-------- Source data

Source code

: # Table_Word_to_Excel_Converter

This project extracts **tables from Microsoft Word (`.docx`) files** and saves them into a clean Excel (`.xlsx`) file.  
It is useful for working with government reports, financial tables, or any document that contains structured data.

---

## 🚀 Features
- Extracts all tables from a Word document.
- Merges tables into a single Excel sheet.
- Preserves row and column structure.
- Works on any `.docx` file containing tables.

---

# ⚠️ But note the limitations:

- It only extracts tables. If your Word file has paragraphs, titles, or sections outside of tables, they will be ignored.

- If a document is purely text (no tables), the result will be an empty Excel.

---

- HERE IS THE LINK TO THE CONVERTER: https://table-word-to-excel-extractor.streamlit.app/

----------------

[Task brief]: Swap "structured data" for "tabular data" throughout the items and reproduce the lines with nothing else altered.

[Answer for this exercise]:
Source code

: # Table_Word_to_Excel_Converter

This project extracts **tables from Microsoft Word (`.docx`) files** and saves them into a clean Excel (`.xlsx`) file.  
It is useful for working with government reports, financial tables, or any document that contains tabular data.

---

## 🚀 Features
- Extracts all tables from a Word document.
- Merges tables into a single Excel sheet.
- Preserves row and column structure.
- Works on any `.docx` file containing tables.

---

# ⚠️ But note the limitations:

- It only extracts tables. If your Word file has paragraphs, titles, or sections outside of tables, they will be ignored.

- If a document is purely text (no tables), the result will be an empty Excel.

---

- HERE IS THE LINK TO THE CONVERTER: https://table-word-to-excel-extractor.streamlit.app/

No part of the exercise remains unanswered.